There is usually no provision transport-wise for taking ballot boxes and the voting materials from the offices of the Electoral Commission to the polling stations and back. As a result, the world now watches on satellite TV, election personnel in Nigeria who move from one location to another with their ballot boxes on their heads.
Thirdly, the situation in a typical polling station on voting day is always deplorable. The presiding officers are not only always inadequate; they also always have little knowledge of the processes and procedures of their assignment. In addition, election materials are always in short supply and they usually arrive late at the centres only to make room for malpractices. . I recall that as an election monitor, during the 1999 elections, there was no polling booth in any of the 14 voting centres I visited in Onitsha, Anambra State. In fact, three of the centres were located in open petrol stations on Limca Road in the city. I hear that till date, the situation has not changed. Where are the Polling booths which are usually budgeted for? It is thus not uncharitable to remind INEC that it has more than enough of its own part of election duties to worry about.
We, therefore, appeal to INEC to first play its own part well; second, not to interfere in the duties of other bodies and third, as the main actor, to coordinate the entire process so to attain a unity of direction for the purpose of achieving the desired objective.

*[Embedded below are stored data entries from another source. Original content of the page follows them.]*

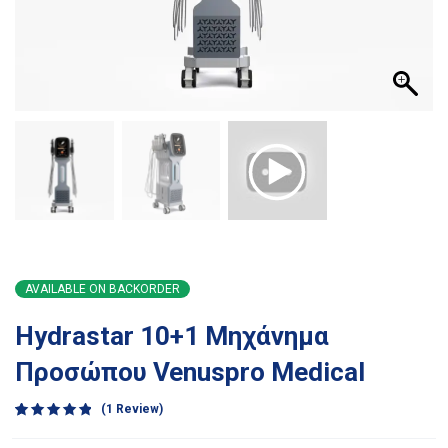
AVAILABLE ON BACKORDER
Hydrastar 10+1 Μηχάνημα
Προσώπου Venuspro Medical
1
Review
Rated
1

The latter is not the same thing as to help anyone to play its part. We said some weeks back that INEC as a referee should not be summoned by the players of the game. Today we are saying that a referee does not coach the teams in a game. What is not the duty of INEC cannot become hers because she is anxious to succeed.
If she does, she would be diverted from her functions which unfortunately have never been better handled than those of the bodies she always seeks to help. Indeed, the solution to the incompetence of one body does not lie in another less equipped one taking over the job. In the case of conflicts after polls, for instance, INEC is “Functus Officio”.
Everywhere, each societal institution justifies its existence. Those that cannot are usually reorganised. In Britain, people post their ballot because their post office is made to work.
Let us make our institutions work- Political Parties should nominate their candidates; National Orientation Agency should undertake voter- education; Police should enforce electoral law; Judiciary should settle election disputes. INEC should handle logistics and coordinate the entire election process so that we can institutionalise the conduct of elections in Nigeria.